**Task item**
Nothing but a number is expected: the count of lines in the data below that include "when".

**Supplied information**
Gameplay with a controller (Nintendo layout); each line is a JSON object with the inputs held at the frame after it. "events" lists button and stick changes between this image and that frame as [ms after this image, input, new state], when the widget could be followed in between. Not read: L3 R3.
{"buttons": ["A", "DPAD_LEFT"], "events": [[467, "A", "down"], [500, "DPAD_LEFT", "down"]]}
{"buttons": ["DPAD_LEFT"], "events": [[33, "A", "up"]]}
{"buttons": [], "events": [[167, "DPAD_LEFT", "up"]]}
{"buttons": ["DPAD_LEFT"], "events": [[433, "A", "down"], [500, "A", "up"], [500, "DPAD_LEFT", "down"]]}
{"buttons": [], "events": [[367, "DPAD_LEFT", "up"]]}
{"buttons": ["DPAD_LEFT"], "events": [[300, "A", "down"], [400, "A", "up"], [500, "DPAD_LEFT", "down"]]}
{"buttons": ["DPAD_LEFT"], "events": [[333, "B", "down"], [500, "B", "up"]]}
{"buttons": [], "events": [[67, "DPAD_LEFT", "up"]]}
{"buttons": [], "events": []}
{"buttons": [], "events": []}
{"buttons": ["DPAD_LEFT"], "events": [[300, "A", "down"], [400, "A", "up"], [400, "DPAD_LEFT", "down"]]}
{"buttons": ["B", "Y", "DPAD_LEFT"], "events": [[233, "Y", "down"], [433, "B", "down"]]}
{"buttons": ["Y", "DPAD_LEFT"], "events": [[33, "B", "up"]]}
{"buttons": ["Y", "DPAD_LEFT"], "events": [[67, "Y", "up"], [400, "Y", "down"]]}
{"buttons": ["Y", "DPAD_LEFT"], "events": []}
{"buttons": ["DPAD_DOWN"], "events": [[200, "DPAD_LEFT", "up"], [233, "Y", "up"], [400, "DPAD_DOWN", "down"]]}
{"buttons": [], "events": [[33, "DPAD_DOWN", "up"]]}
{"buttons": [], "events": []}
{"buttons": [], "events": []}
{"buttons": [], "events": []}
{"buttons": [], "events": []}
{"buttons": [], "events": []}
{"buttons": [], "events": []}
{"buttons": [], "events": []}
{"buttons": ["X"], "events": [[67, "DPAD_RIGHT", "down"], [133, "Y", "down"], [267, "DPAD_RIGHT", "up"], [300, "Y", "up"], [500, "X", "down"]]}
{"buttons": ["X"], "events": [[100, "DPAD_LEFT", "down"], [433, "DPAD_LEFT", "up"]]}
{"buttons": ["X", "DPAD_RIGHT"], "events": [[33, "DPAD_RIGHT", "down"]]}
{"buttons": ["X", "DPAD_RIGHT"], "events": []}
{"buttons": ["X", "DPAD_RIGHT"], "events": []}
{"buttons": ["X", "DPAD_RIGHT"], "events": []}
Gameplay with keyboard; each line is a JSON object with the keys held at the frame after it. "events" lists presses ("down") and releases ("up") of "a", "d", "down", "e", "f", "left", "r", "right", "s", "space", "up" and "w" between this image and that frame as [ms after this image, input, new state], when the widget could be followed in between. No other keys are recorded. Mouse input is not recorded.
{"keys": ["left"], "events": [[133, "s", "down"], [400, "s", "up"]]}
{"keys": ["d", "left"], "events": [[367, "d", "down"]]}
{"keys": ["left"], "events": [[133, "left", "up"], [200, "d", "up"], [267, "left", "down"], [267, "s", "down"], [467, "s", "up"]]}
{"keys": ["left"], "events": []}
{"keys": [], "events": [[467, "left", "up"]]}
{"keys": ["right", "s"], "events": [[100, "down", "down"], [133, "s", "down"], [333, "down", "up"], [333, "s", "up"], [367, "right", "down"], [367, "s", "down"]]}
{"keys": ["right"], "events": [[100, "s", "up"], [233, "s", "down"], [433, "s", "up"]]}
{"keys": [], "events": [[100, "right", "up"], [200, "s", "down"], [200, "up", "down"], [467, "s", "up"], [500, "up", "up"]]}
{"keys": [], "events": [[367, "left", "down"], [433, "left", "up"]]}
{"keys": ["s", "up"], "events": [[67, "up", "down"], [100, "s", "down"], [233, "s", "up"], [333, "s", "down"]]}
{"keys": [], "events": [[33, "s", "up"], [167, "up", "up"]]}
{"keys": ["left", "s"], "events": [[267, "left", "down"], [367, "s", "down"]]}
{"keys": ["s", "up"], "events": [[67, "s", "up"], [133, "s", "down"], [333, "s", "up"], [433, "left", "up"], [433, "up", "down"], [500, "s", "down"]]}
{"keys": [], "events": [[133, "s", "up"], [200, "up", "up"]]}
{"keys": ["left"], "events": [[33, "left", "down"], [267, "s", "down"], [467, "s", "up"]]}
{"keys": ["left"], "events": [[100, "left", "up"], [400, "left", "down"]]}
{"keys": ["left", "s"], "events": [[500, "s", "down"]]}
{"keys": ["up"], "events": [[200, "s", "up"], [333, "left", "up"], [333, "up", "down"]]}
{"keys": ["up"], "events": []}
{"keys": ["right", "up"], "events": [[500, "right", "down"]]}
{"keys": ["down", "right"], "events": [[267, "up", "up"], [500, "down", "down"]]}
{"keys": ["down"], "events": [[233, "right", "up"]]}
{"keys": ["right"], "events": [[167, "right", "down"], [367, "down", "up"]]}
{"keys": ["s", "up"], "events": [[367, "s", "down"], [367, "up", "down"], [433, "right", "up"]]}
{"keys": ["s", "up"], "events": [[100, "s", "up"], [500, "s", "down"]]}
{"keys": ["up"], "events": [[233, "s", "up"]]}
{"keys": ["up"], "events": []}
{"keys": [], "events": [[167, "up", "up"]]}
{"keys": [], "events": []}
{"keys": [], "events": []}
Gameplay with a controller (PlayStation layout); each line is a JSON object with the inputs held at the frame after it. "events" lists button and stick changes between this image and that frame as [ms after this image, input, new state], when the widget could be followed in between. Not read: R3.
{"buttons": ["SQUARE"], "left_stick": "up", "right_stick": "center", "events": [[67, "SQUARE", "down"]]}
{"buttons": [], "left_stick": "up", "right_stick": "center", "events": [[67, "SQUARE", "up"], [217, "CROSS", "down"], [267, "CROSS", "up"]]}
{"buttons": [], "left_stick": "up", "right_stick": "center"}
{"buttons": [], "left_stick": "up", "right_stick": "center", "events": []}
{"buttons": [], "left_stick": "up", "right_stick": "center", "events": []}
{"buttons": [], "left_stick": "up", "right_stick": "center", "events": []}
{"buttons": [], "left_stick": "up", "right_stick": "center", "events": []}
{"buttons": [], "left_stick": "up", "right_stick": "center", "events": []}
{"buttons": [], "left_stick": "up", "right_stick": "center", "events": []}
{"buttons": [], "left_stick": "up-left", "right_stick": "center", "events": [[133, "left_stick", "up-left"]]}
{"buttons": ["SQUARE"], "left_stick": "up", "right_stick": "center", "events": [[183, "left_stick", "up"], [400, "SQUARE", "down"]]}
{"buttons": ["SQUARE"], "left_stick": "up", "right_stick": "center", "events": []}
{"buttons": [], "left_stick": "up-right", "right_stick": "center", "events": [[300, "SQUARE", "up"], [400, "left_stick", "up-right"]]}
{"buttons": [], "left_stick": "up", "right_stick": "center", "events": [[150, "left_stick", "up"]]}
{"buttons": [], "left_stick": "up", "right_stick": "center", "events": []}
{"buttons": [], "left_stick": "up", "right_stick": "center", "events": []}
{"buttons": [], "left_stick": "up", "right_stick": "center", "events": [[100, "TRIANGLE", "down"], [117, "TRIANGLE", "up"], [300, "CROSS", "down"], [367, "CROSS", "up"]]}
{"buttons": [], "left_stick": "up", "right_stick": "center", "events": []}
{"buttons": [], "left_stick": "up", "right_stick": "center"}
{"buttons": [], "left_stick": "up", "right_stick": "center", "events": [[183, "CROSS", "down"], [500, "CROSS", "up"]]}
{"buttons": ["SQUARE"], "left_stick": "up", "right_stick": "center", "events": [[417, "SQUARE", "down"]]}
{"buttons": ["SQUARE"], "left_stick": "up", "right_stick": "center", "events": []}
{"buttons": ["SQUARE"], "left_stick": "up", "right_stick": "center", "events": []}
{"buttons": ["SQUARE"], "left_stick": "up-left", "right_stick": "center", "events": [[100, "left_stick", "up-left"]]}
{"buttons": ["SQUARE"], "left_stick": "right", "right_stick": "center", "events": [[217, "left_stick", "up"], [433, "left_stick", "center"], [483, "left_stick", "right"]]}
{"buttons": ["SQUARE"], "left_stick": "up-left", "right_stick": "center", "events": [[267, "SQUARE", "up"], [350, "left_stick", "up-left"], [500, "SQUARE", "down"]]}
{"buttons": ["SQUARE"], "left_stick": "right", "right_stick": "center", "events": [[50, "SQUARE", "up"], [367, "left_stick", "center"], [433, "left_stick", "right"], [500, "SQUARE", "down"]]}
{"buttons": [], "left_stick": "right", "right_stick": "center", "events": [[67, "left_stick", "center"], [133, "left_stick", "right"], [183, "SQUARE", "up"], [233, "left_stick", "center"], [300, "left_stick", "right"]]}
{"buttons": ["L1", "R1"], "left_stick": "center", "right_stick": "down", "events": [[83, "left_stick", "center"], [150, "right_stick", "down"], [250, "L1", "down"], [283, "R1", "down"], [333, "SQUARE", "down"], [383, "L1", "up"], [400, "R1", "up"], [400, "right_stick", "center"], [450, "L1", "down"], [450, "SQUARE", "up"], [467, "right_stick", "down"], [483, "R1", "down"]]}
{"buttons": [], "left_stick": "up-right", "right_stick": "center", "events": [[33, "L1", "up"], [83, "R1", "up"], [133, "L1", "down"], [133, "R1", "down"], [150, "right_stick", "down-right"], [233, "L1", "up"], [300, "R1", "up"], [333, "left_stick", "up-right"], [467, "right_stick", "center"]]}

**Exercise result**
3